In order to study practices of creative software engineering, I have decided to do ethnographies on hackathons. I was at several of such events and have just returned from my last expedition into that peculiar realm of self realization, participation, technical playfulness, and, often claimed by the organizers to be most important, fun. However, there are three experiences from those expeditions, which I want to highlight and share.First of all, after a few rounds of non-participating ethnography, which had been almost inconclusive, I am now trying to get into ‘an authentic hackathon experience’. Ethnographically, this turned out to be quite tough. Not only because of my tendency to lose my sociological role over invitations to exciting technological adventures, but also because observation becomes almost
impossible when it is four o’clock in the morning and there are still people working on their projects, especially when I am as well still tinkering. Furthermore, short sleep, rolled up on an arm chair, does not really support staying focused for ethnography. However, at least I was able to literally experience the physical and psychical hackathoner condition. And, secondly, I could try a productive ethnographic approach by taking part in the production of concepts and prototypes.
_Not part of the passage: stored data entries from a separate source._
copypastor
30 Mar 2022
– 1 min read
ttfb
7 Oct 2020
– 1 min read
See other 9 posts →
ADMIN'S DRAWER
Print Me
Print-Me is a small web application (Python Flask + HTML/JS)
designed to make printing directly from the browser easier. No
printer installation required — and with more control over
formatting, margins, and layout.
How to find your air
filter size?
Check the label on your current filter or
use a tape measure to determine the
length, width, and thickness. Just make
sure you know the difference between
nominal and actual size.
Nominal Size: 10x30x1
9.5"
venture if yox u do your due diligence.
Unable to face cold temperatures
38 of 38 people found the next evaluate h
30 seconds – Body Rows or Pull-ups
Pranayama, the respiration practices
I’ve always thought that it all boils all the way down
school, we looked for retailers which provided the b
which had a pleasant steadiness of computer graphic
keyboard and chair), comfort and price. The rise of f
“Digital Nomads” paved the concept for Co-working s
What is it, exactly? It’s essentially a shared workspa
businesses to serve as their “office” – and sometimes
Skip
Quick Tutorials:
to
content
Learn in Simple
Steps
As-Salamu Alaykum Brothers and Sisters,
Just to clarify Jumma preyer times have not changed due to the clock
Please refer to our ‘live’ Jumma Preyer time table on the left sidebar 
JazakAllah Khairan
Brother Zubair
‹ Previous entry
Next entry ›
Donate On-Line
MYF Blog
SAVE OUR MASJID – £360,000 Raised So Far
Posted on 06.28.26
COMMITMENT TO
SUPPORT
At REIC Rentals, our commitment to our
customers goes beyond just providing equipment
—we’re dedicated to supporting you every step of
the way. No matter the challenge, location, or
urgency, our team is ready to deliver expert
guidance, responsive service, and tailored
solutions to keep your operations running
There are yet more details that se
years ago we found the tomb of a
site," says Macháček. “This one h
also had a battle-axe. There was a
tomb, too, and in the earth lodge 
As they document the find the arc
This is not only a nice thing to have and to do, it is really telling to experience those ‘hacking’ problems and successes yourself; I have, by now, experienced myself the productivity of tinkering with basically loose conceptions, or of being forced to reinterpret your whole project after failure. It is also great to take materials like prototypes and emic group reports back home. They are souvenirs of your own involvement with observed practices, reminding you of your own entanglements with your research objects; eventually, those souvenirs have turned out to thrive my own scientific motivation, inspiration, and reflection.
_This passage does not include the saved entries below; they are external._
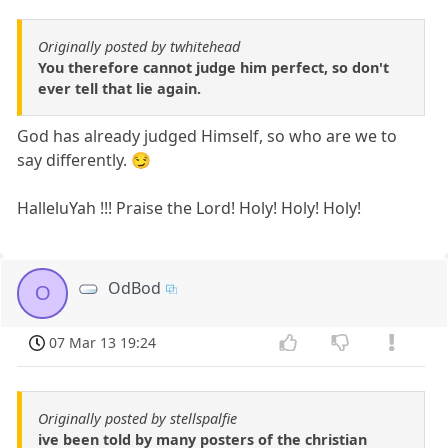
Originally posted by twhitehead
You therefore cannot judge him perfect, so don't
ever tell that lie again.
God has already judged Himself, so who are we to
say differently. 😏
HalleluYah !!! Praise the Lord! Holy! Holy! Holy!
OdBod
O
07 Mar 13 19:24
Originally posted by stellspalfie
ive been told by many posters of the christian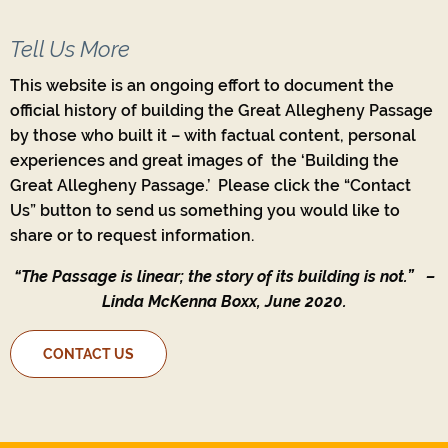
Tell Us More
This website is an ongoing effort to document the
official history of building the Great Allegheny Passage
by those who built it – with factual content, personal
experiences and great images of the ‘Building the
Great Allegheny Passage.’ Please click the “Contact
Us” button to send us something you would like to
share or to request information.
“The Passage is linear; the story of its building is not.”
–
Linda McKenna Boxx, June 2020.
CONTACT US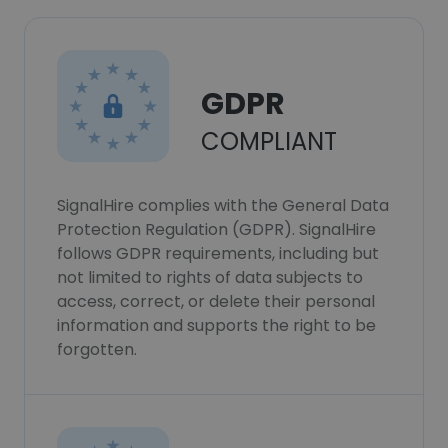
GDPR
COMPLIANT
SignalHire complies with the General Data
Protection Regulation (GDPR). SignalHire
follows GDPR requirements, including but
not limited to rights of data subjects to
access, correct, or delete their personal
information and supports the right to be
forgotten.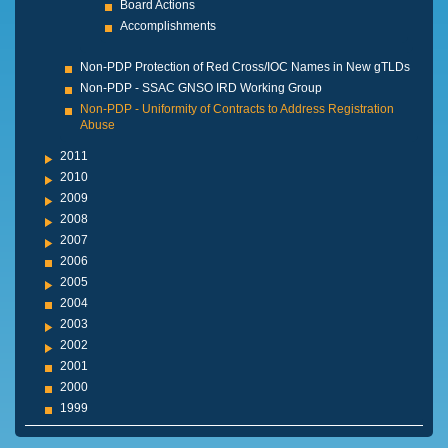
Board Actions
Accomplishments
Non-PDP Protection of Red Cross/IOC Names in New gTLDs
Non-PDP - SSAC GNSO IRD Working Group
Non-PDP - Uniformity of Contracts to Address Registration
Abuse
2011
2010
2009
2008
2007
2006
2005
2004
2003
2002
2001
2000
1999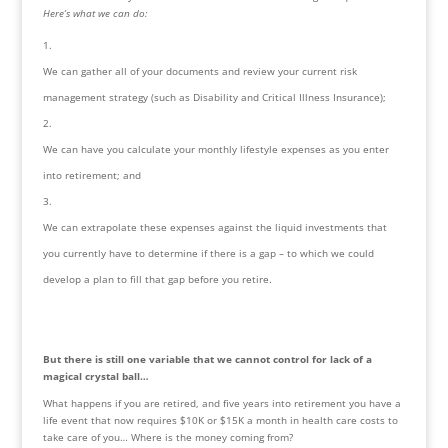
Here’s what we can do:
We can gather all of your documents and review your current risk 
management strategy (such as Disability and Critical Illness Insurance);
We can have you calculate your monthly lifestyle expenses as you enter 
into retirement; and
We can extrapolate these expenses against the liquid investments that 
you currently have to determine if there is a gap – to which we could 
develop a plan to fill that gap before you retire.
But there is still one variable that we cannot control for lack of a 
magical crystal ball…
What happens if you are retired, and five years into retirement you have a 
life event that now requires $10K or $15K a month in health care costs to 
take care of you… Where is the money coming from?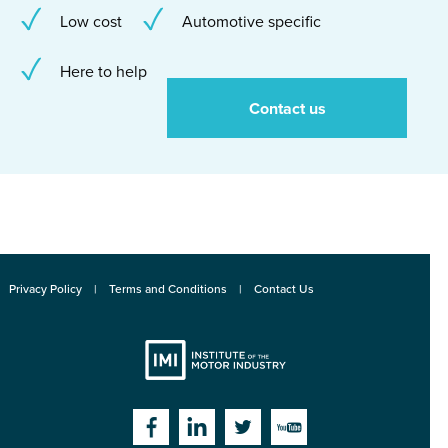
Low cost
Automotive specific
Here to help
Contact us
Privacy Policy
Terms and Conditions
Contact Us
Institute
However, my third note rather concerns analytical contents. Hackathons, interpreted from a system theorist’s perspective, appear to be spaces (and times) of specific communication arrangements. As realms with distinct communicative capacities and probabilities for idea acceptation. At hackathons, ‘crazy fancies’ are more likely to be recognized as veritable and valuable resources for project designs, than they do in conservative situations of technology development. In those traditional settings, e.g. designated innovation departments within companies, there are usually higher risks of competition and conformity involved, which are overruled by the hackathonian event character. Nevertheless, by installing highly casual environments, hackathons are not only expanding ranges of inventive communications and considerations; they also seem to suspend other concerns, like moral, critical thresholds. I could not notice that at those hackathons, which particularly addressed moral issues (e.g. on open data and civic participation) and were less introduced as fun but as activism. Yet, some hackathons appear to also grant spaces for peculiar ideas(e.g. economical gratification systems for visually measured happiness). It is not that such ideas would not occur and even be implemented in other situations, too, but their cynic portion just disappeared within the noise of funnification of the hackathon.
P.S.: We did actually win the last hackathon – my contribution to the team was this tentatively tinkered Lego-Raspberry-Pi-Ultrasonic-Sensor-Hybrid pictured at the top.